## Exercise objective
Print the data below exactly as it stands, and keep the pictures out.

## Source material
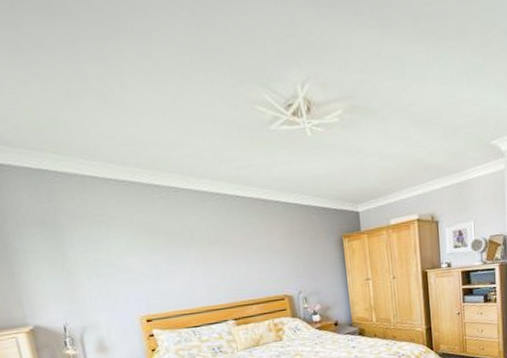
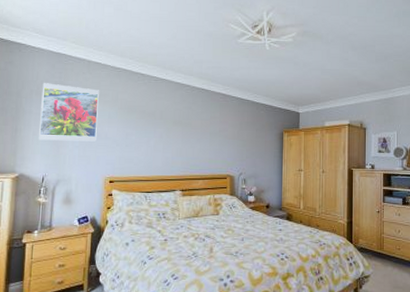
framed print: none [29,210,118,284] -> present [39,83,100,142]

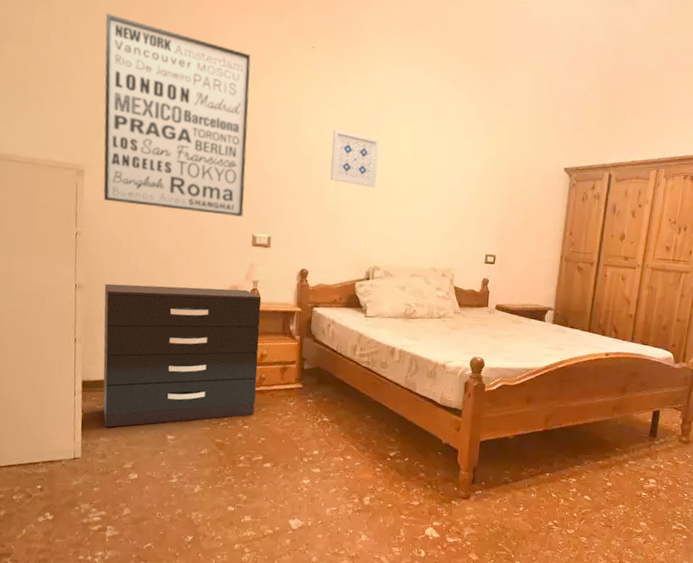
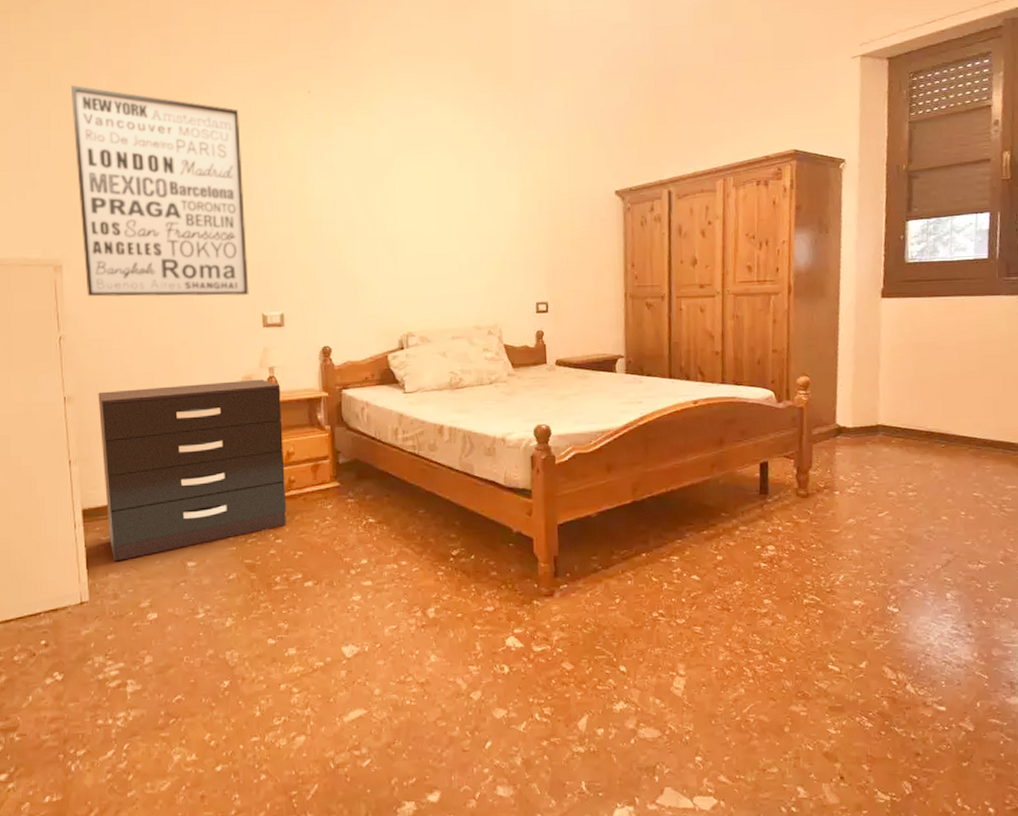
wall art: present [330,129,379,188] -> none [342,181,398,242]

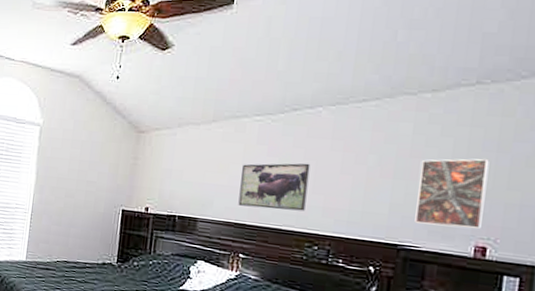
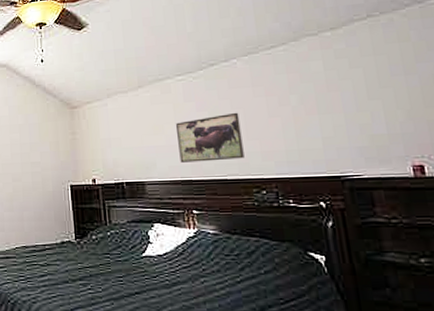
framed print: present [415,158,490,229] -> none [339,82,414,152]

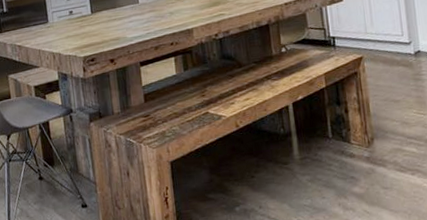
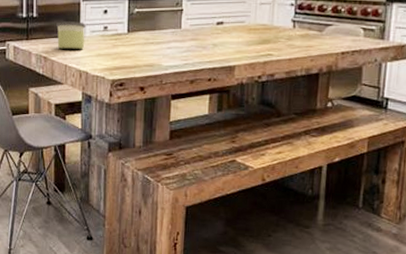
candle: none [26,10,54,37] -> present [56,21,86,50]

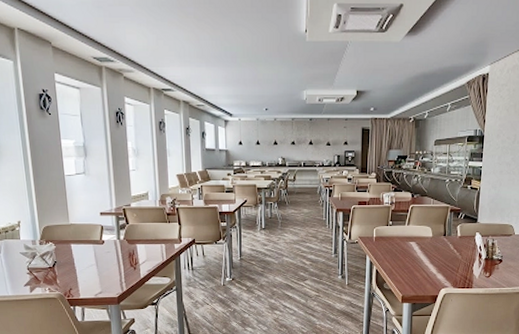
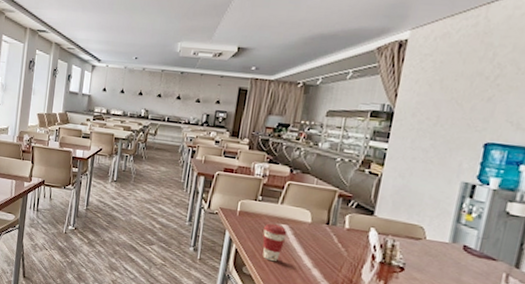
coffee cup: none [396,243,415,275] -> present [262,223,288,262]

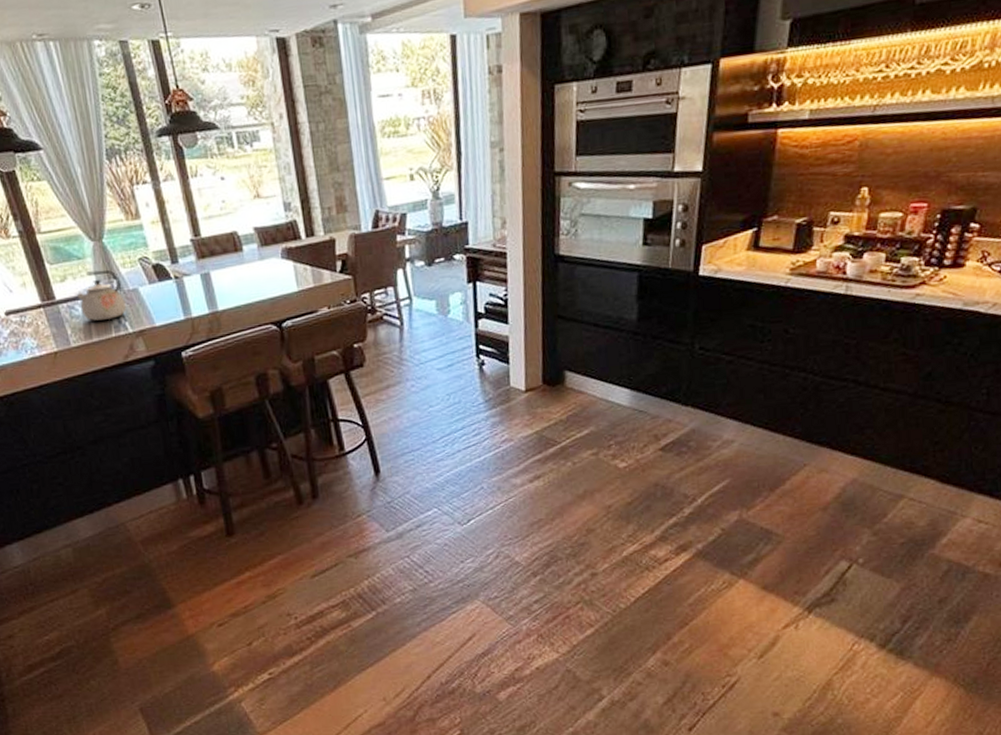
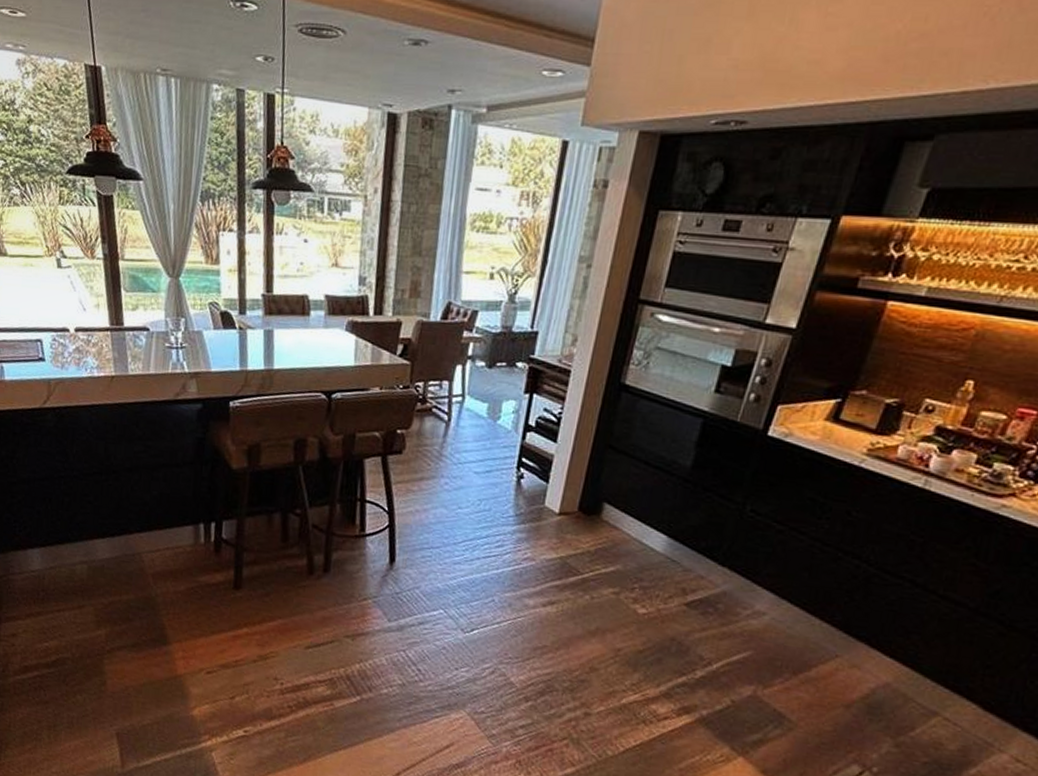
kettle: present [76,269,126,321] -> none [143,305,188,357]

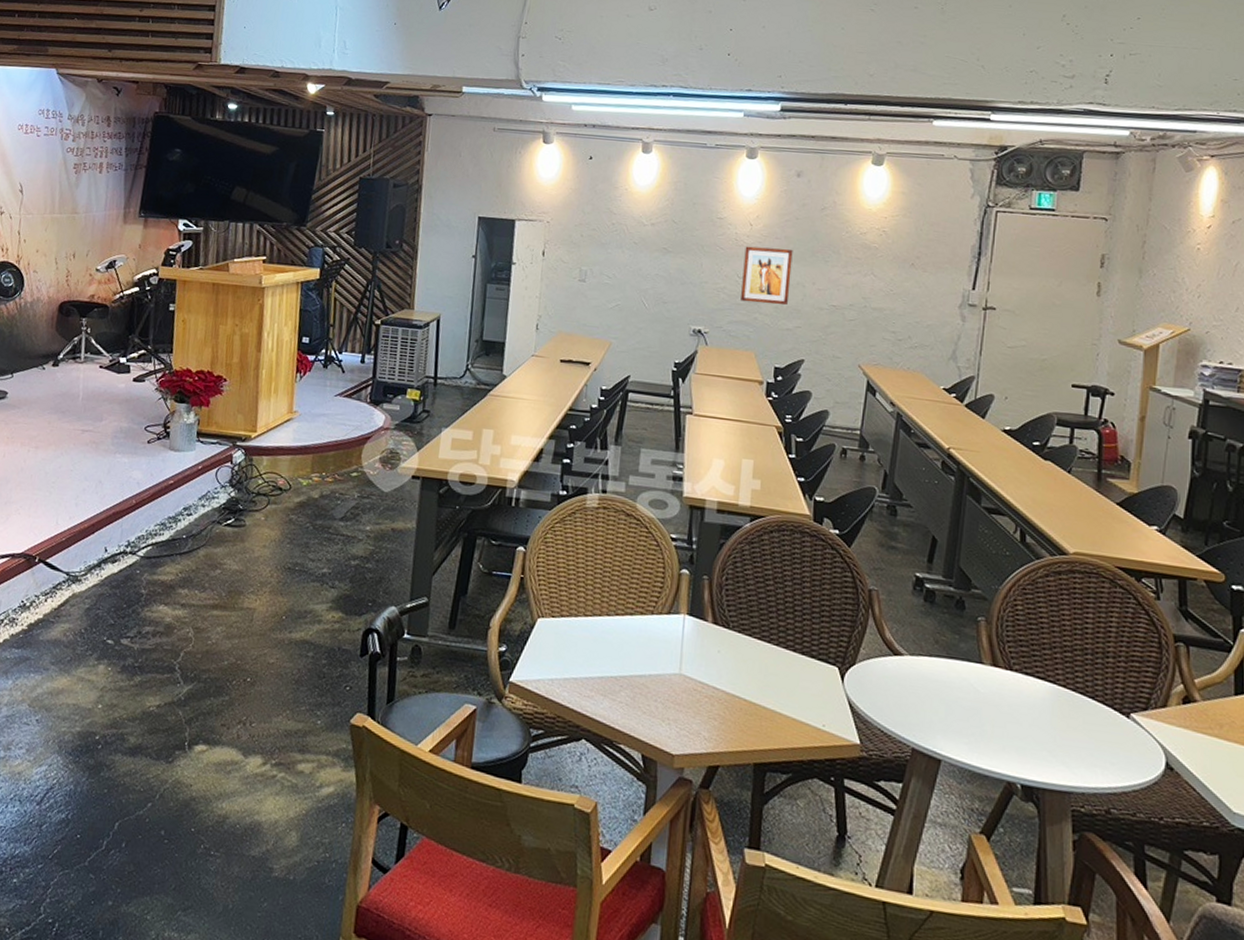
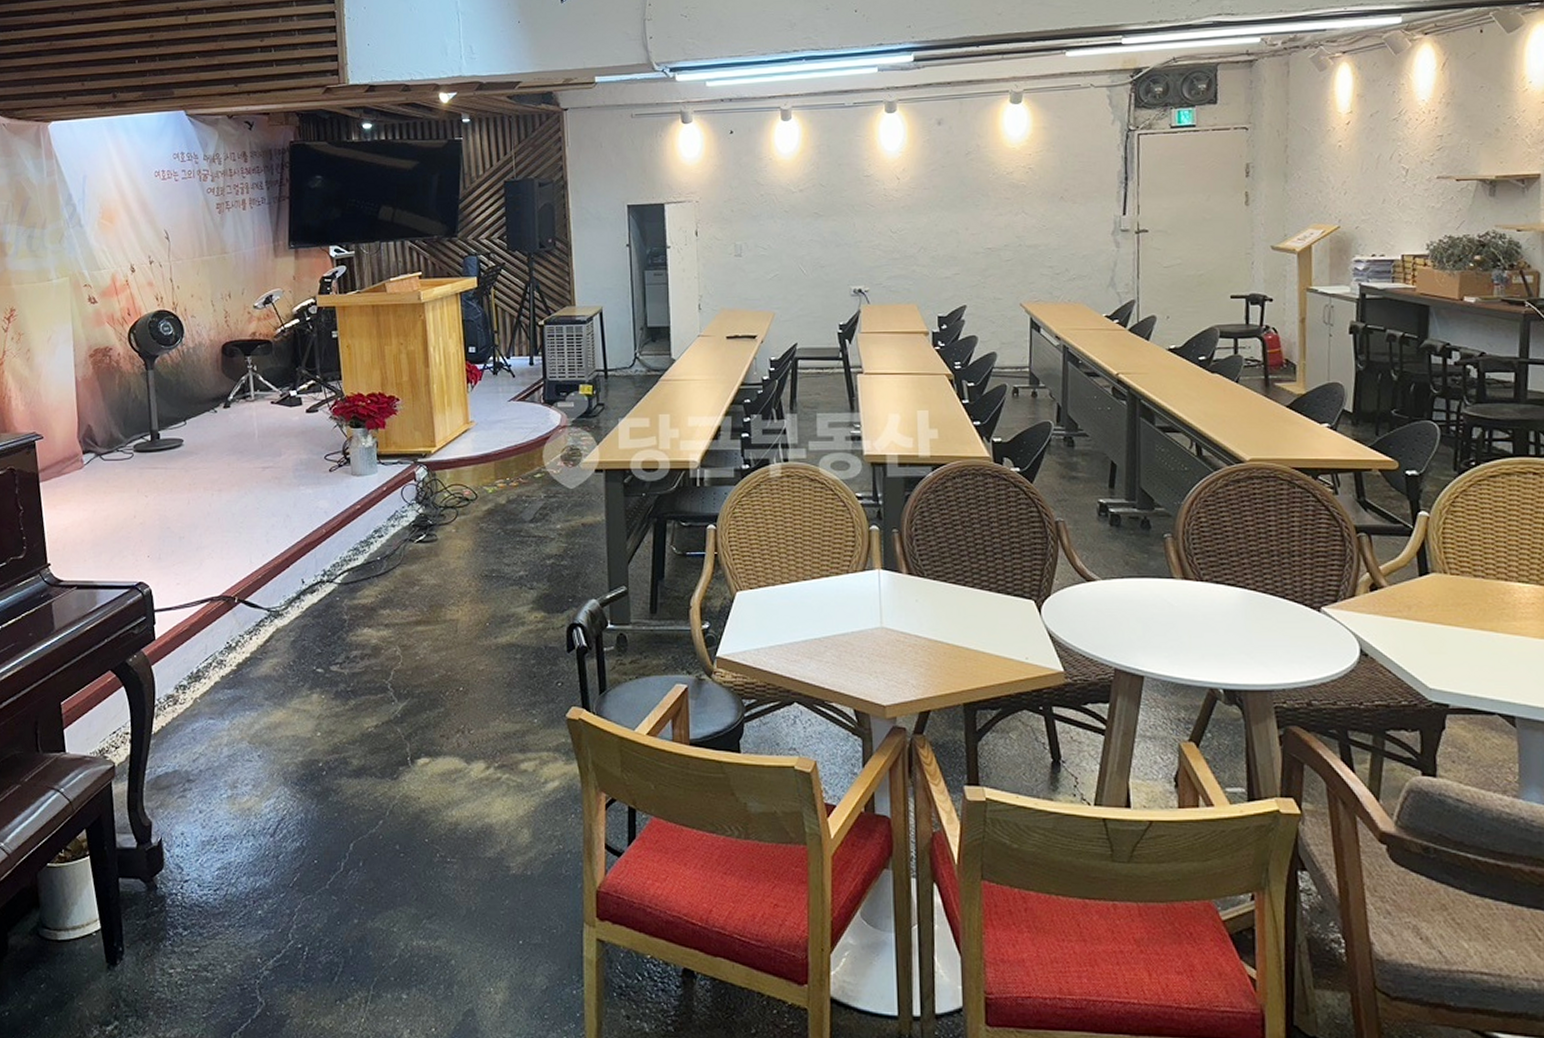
wall art: present [741,246,793,306] -> none [895,199,944,256]

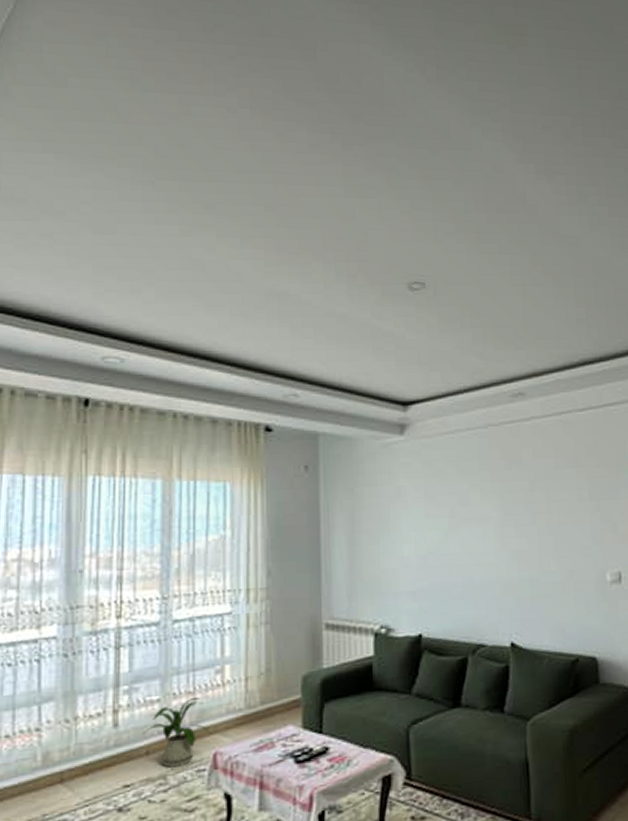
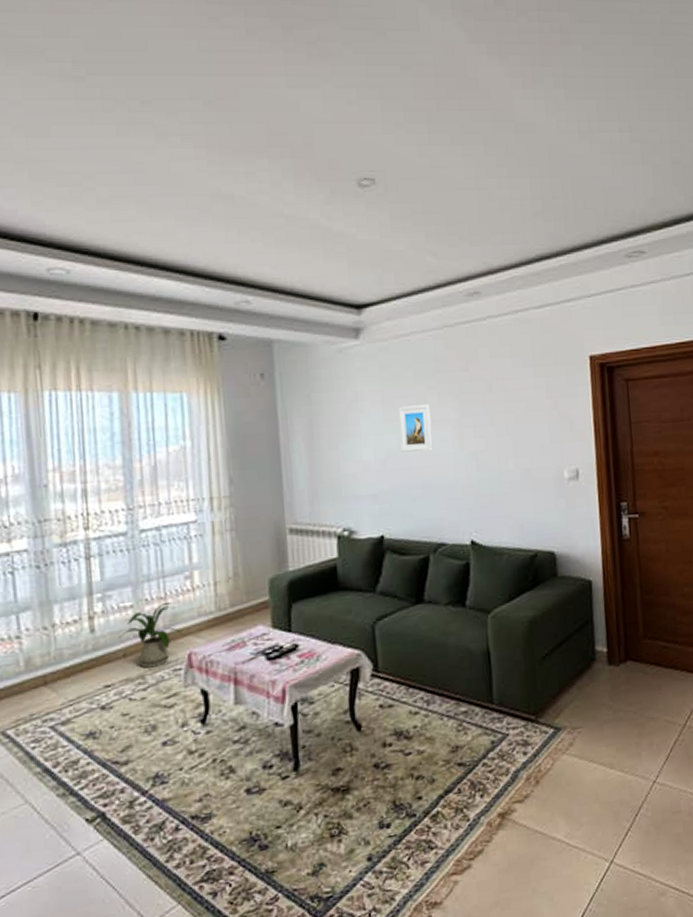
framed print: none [440,502,475,550] -> present [398,404,433,452]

## Answer section
framed print: none [29,210,118,284] -> present [39,83,100,142]

wall art: present [330,129,379,188] -> none [342,181,398,242]

framed print: present [415,158,490,229] -> none [339,82,414,152]

candle: none [26,10,54,37] -> present [56,21,86,50]

coffee cup: none [396,243,415,275] -> present [262,223,288,262]

kettle: present [76,269,126,321] -> none [143,305,188,357]

wall art: present [741,246,793,306] -> none [895,199,944,256]

framed print: none [440,502,475,550] -> present [398,404,433,452]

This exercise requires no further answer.